• Goal 1:
Answer these questions about the fuel injector text:
(a) What form are the first region and the surface preferably of?
(b) Within which region of the second bore is the valve insert member received?
(c) What member may be interposed between the inner valve needle and the valve insert member?

• Reading text:

·····

Conveniently, the inner valve needle and the outer valve needle may be arranged such that movement of the outer valve needle away from the first seating beyond a predetermined amount is transmitted to the inner valve needle, thereby causing the inner valve needle to move away from the second seating.

The outer valve needle may be provided with a surface which is engageable with a first region of the inner valve needle to transmit movement of the outer valve needle to the inner valve needle. The first region and the surface are preferably of substantially frusto-conical form.

Preferably, the surface of the outer valve needle which is engageable with the first region is located on the outer valve needle at a position remote from the deformable region. As the surface is located remotely from the deformable region, towards the uppermost open end of the second bore, the fuel injector is easier to manufacture.

The inner valve needle may further comprise a second region located downstream of the first region, the second region being of substantially frusto-conical form such that stresses within the second region of the inner valve needle are minimized upon engagement between the surface of the outer valve needle and the first region of the inner valve needle.

The inner valve needle may be slidable within a lower region of the second bore and a valve insert member may be received within an upper region of the second bore, the valve insert member being engageable with a seating defined by the open end of the second bore remote from the inner valve needle to permit fuel upstream of the inner valve needle to vent from the second bore.

According to a second aspect of the present invention there is provided a fuel injector comprising a nozzle body having a first bore defining first and second seatings, an outer valve needle slidable within the first bore and engageable with the first seating to control fuel flow from a first outlet opening, the outer valve needle being provided with a second bore within which an inner valve needle is slidable, the inner valve needle being engageable with the second seating to control fuel delivery through a second outlet opening, the inner valve needle comprising a first region which is engageable with a surface defined by the second bore such that movement of the outer valve needle away from the first seating beyond a predetermined amount is transmitted to the inner valve needle when the surface engages the first region, and comprising a second region located downstream of the first region, the second region being of substantially frusto-conical form such that stresses within the second region of the inner valve needle are minimized upon engagement between the surface of the outer valve needle and the first region of the inner valve needle. By providing the inner valve needle with the second region of substantially frusto-conical form, stresses which are transmitted to the inner valve needle just prior to movement of the outer valve needle can be reduced.

According to a third aspect of the present invention there is provided a fuel injector comprising a nozzle body having a first bore defining first and second seatings, an outer valve needle slidable within the first bore and engageable with the first seating to control fuel flow from a first outlet opening, the outer valve needle being provided with a second bore, an inner valve needle being slidable within a lower region of the second bore and a valve insert member being received within an upper region of the second bore, the valve insert member being engageable with a seating defined by the open end of the second bore remote from the inner valve needle to permit fuel upstream of the inner valve needle to vent from the second bore.

As the seating with which the valve insert member is engageable is located at the open end of the second bore, the seating is easier to manufacture.

The fuel injector may further comprise a spacer member, received within the second bore provided in the outer valve needle, the spacer member being interposed between the inner valve needle and the valve insert member. The spacer member and the valve insert member may be integrally or separately formed.

·····

Dataset rows

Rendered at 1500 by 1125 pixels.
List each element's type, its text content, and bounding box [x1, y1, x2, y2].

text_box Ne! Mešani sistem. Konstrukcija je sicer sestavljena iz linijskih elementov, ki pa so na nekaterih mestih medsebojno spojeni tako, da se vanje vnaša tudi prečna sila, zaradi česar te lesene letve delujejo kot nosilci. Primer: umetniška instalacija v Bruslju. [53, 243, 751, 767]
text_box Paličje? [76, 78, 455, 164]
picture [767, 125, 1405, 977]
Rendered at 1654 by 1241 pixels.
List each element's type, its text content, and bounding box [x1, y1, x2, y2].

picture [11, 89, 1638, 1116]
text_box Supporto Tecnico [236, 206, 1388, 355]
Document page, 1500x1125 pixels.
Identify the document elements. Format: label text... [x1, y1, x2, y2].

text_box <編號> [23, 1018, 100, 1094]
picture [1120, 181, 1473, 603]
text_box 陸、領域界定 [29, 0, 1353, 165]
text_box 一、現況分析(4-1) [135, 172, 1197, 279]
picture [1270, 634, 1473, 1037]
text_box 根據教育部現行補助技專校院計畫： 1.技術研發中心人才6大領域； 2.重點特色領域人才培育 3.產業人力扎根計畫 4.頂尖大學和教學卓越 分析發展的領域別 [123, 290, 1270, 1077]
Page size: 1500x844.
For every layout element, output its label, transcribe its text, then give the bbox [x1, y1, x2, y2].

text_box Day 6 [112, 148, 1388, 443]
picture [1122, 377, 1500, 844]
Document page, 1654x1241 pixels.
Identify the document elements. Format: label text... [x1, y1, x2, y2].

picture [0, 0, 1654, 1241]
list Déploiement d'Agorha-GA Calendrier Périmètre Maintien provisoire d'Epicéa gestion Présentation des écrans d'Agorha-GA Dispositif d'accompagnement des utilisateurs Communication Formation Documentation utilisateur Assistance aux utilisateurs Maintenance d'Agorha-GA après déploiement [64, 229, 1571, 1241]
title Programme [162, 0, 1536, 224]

·····

• Goal 2:
Pull out every line of the entries above that contains the word "pixels".

• Exercise output 1:
(a) Substantially frusto-conical form.
(b) An upper region.
(c) A spacer member.

• Exercise output 2:
Rendered at 1500 by 1125 pixels.
Rendered at 1654 by 1241 pixels.
Document page, 1500x1125 pixels.
Document page, 1654x1241 pixels.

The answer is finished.